While GWU may use policies to restrict hangings outside windows, it cannot enforce those policies only when their content offends students, as it appears to have done in Abounaja’s case.
This is far from the first time FIRE has seen universities practice viewpoint discrimination in their enforcement of real or imaginary policies regarding window hangings. In 2013, Davidson College administrators demanded student Max Feinstein remove a rainbow flag from his window, but couldn’t produce a policy that supported their actions when Feinstein challenged them—the Director of Residence Life simply claimed that his job allowed him to decide when students must take down flags. And at Auburn University in 2011, student Eric Philips was ordered to take down a campaign banner supporting Ron Paul, even though other students were not forced to take down their window hangings. Two University of Texas, Austin (UT) students were threatened with punishment in 2008 because they failed to remove political signs from their windows after being told to do so. UT’s associate vice president for legal affairs Jeffery Graves said the rules against window hangings ensured that the university could “prevent things plastered around campus willy-nilly.” The University Democrats and the College Republicans joined forces to criticize the ban.

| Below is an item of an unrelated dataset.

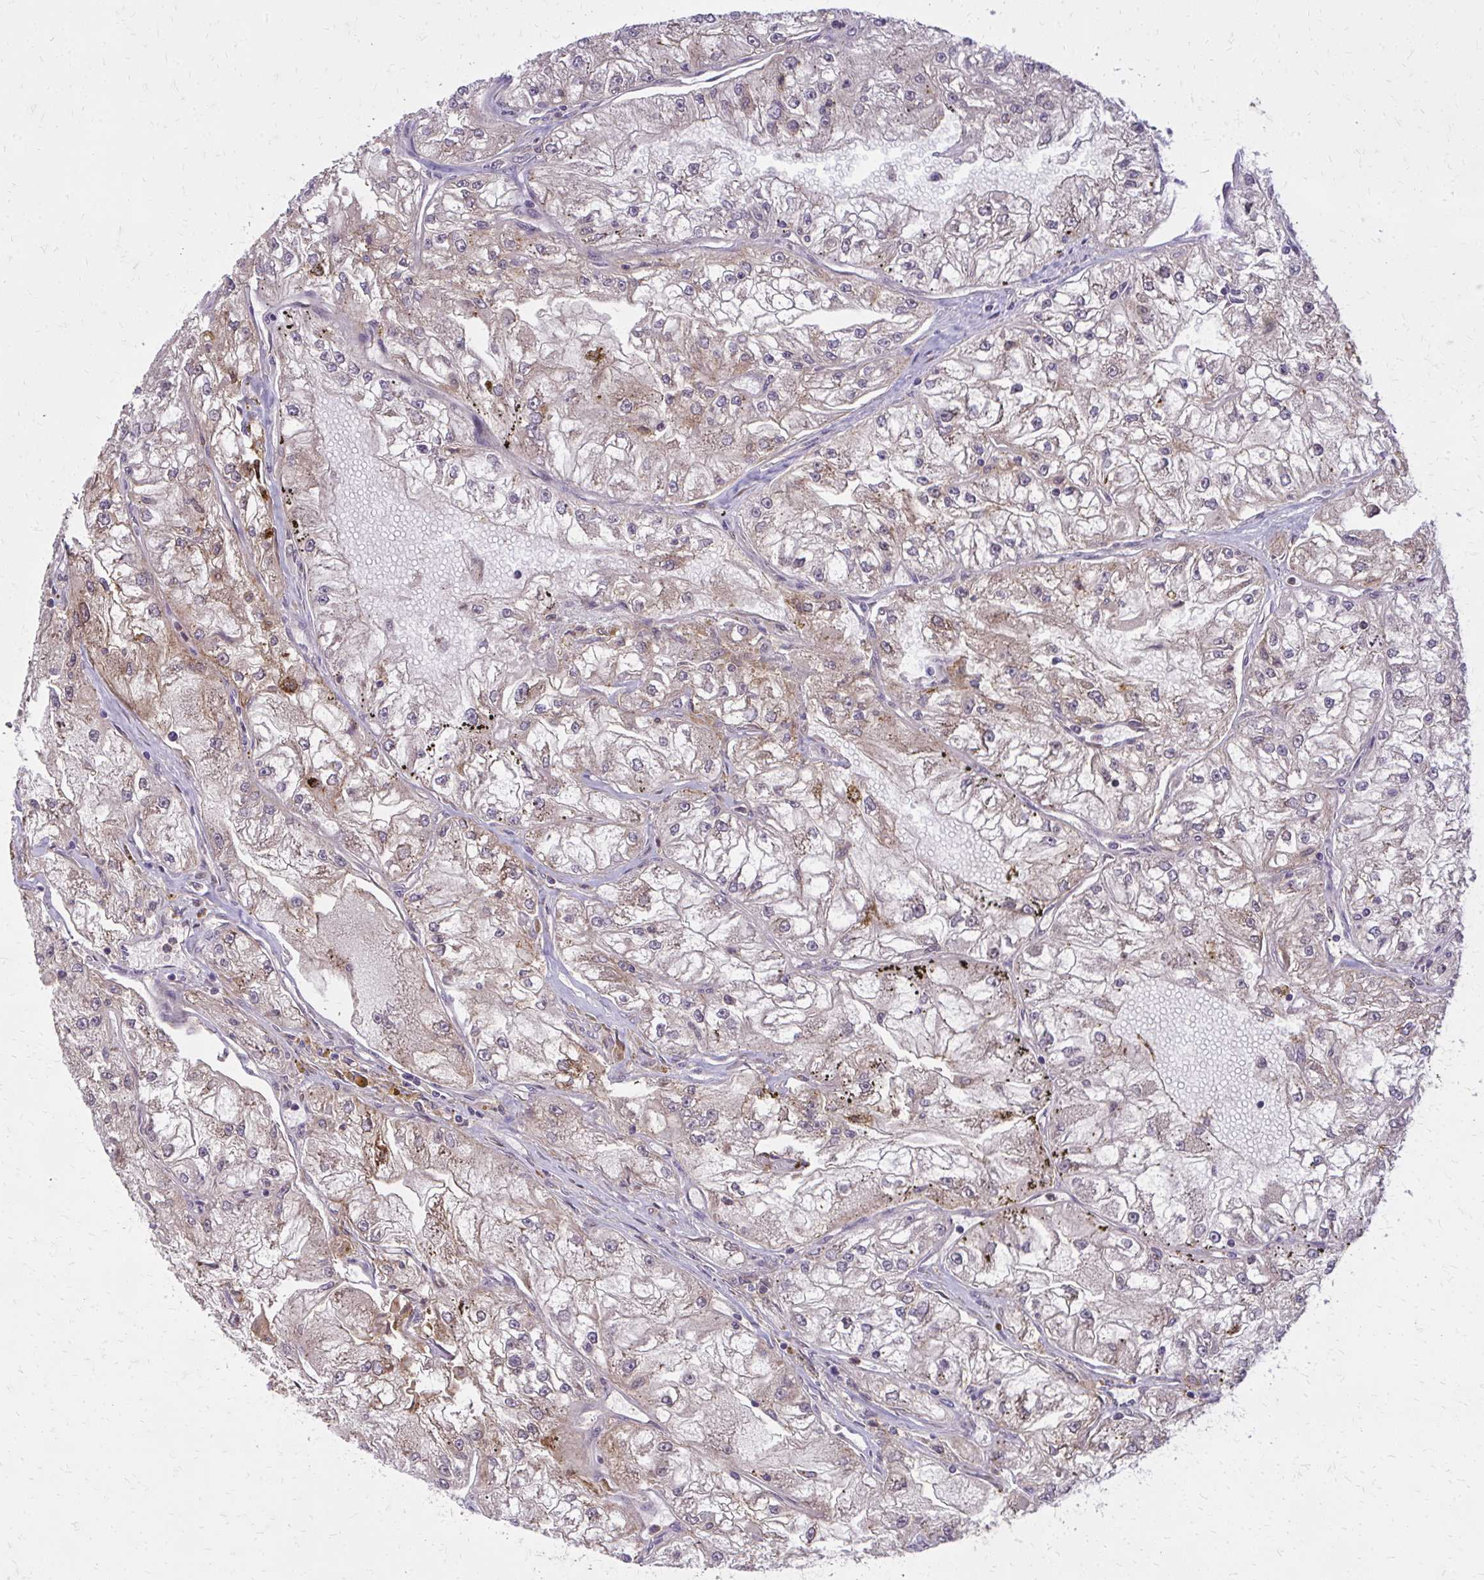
{"staining": {"intensity": "weak", "quantity": "25%-75%", "location": "cytoplasmic/membranous"}, "tissue": "renal cancer", "cell_type": "Tumor cells", "image_type": "cancer", "snomed": [{"axis": "morphology", "description": "Adenocarcinoma, NOS"}, {"axis": "topography", "description": "Kidney"}], "caption": "An immunohistochemistry histopathology image of tumor tissue is shown. Protein staining in brown shows weak cytoplasmic/membranous positivity in renal cancer within tumor cells. The staining was performed using DAB (3,3'-diaminobenzidine) to visualize the protein expression in brown, while the nuclei were stained in blue with hematoxylin (Magnification: 20x).", "gene": "OXNAD1", "patient": {"sex": "female", "age": 72}}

It’s also not unheard of for universities to treat window hangings as a police matter. As we said in August when three University of North Carolina at Chapel Hill campus police officers demanded a professor remove a sign from her office window that advocated for a building to be renamed after author Zora Neale Hurston, campus police have no business demanding professors or students remove posters from their windows.
George Washington University must clarify its policies and reaffirm its commitment to free speech. Should we revisit this case on the Torch, we hope it will be to commend the university for acknowledging that it cannot use its policies to target students for their viewpoints.